__Instruction__
Rewrite the lines starting with the line that contains "catalogue / barcode: US 1261423" and going on through the line that contains "collector number: 28865", swapping "determined by" for "identified by" and leaving everything else unchanged.

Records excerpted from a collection
━━━━━━━━━━
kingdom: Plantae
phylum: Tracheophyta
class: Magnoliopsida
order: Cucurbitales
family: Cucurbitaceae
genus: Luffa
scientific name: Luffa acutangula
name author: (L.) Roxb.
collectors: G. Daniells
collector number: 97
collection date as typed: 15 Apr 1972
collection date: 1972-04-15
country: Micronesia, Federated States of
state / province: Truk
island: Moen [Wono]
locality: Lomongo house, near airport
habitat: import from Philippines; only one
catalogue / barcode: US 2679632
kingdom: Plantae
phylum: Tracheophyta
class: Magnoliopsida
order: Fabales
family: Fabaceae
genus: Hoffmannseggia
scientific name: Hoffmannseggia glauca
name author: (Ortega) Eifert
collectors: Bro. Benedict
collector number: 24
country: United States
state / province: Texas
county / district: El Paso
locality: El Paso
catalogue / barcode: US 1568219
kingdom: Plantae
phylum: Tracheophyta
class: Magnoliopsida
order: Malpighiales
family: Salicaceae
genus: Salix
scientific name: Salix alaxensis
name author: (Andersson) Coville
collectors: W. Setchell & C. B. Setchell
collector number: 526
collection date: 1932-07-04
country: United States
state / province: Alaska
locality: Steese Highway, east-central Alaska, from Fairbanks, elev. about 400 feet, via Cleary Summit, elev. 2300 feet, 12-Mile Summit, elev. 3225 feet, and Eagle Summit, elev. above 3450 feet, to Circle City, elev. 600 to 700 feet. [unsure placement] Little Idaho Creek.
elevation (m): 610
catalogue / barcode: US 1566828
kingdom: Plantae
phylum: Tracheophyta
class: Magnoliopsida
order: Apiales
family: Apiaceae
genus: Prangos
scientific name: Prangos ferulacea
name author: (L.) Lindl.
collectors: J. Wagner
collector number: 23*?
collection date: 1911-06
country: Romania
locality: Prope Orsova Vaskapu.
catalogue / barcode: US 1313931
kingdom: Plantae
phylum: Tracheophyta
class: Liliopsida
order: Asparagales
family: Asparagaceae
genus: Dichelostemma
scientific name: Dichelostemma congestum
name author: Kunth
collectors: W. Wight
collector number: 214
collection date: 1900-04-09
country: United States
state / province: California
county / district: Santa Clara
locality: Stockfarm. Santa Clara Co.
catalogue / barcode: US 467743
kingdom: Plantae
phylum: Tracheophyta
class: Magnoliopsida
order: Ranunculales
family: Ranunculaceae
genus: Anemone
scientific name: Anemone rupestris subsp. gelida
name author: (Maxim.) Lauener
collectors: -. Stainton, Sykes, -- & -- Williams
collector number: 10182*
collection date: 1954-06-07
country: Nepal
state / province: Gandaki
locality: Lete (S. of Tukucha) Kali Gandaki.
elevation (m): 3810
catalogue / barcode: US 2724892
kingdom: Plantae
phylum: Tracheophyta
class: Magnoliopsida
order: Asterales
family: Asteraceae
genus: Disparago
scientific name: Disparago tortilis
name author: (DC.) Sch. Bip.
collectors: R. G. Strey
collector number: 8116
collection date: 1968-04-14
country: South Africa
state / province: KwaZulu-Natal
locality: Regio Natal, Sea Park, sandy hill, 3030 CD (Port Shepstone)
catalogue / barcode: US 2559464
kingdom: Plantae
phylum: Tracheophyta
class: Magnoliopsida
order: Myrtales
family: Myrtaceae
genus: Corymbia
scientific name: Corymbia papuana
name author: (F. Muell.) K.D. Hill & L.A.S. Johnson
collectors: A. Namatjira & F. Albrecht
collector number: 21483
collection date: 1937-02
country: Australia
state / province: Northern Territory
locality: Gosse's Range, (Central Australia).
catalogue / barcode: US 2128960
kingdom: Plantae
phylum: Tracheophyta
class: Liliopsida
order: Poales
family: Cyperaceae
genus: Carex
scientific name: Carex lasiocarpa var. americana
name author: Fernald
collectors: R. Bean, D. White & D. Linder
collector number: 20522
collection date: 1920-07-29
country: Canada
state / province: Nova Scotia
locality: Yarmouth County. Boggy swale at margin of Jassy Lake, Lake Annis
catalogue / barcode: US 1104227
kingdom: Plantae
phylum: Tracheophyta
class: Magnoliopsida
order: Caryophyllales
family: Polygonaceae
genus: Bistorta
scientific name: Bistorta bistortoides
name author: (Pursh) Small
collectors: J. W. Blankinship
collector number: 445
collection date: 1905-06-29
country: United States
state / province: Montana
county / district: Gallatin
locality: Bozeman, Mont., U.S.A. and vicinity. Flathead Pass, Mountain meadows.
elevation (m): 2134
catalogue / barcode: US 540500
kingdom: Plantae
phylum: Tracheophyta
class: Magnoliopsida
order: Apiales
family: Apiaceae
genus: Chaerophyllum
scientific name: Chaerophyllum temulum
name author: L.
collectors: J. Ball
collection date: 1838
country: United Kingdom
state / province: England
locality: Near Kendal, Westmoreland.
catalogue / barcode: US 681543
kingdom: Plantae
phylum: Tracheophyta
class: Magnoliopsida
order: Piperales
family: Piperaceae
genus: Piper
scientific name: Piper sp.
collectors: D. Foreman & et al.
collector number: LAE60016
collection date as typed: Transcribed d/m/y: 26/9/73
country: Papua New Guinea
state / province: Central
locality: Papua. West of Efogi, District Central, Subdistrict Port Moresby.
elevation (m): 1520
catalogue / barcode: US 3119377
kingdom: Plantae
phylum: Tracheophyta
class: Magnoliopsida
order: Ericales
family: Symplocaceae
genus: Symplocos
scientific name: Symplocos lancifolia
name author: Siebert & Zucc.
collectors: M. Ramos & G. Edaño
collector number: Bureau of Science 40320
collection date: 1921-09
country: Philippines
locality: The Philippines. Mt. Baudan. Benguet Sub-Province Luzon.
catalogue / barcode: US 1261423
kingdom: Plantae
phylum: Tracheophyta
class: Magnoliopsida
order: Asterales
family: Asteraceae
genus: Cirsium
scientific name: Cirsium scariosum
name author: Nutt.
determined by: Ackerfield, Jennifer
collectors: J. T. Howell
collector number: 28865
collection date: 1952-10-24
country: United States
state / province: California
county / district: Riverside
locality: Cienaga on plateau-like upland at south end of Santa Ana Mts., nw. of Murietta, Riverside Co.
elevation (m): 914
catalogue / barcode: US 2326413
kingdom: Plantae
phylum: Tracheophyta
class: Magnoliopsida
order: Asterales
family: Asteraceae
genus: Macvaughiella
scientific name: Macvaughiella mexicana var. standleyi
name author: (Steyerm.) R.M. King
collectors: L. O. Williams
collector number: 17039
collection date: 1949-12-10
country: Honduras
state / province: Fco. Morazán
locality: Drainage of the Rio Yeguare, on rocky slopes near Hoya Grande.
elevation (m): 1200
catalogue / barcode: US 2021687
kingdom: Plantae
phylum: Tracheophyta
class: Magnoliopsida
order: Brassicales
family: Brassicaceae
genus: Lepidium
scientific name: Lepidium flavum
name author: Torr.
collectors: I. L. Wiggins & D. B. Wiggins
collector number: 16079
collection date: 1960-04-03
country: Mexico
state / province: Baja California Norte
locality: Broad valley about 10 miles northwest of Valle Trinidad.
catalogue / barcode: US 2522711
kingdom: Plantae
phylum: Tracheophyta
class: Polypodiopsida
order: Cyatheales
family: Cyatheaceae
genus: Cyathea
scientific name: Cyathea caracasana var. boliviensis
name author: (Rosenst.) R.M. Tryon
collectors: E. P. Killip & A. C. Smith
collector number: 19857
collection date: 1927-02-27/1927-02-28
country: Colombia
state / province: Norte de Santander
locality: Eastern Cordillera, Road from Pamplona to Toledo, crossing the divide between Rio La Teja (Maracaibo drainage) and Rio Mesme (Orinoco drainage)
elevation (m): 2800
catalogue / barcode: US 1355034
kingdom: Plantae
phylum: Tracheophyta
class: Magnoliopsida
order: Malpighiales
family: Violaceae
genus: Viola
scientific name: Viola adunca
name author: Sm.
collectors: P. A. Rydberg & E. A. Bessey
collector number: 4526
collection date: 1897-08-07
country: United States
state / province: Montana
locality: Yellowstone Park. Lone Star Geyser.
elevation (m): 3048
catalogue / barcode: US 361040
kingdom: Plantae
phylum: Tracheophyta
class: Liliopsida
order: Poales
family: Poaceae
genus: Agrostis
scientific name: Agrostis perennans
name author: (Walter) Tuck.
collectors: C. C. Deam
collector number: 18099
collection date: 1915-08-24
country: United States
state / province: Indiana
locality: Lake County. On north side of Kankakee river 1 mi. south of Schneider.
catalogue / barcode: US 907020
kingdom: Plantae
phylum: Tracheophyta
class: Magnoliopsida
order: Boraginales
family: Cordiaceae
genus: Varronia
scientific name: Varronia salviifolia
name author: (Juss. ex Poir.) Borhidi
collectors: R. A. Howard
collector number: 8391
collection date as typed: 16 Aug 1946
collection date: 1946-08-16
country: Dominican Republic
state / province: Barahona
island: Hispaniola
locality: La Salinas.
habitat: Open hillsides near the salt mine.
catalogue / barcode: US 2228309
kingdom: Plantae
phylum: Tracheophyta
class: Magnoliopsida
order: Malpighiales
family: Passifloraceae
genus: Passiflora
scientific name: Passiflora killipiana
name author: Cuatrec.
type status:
━━━━━━━━━━
__Solution to this exercise__
catalogue / barcode: US 1261423
kingdom: Plantae
phylum: Tracheophyta
class: Magnoliopsida
order: Asterales
family: Asteraceae
genus: Cirsium
scientific name: Cirsium scariosum
name author: Nutt.
identified by: Ackerfield, Jennifer
collectors: J. T. Howell
collector number: 28865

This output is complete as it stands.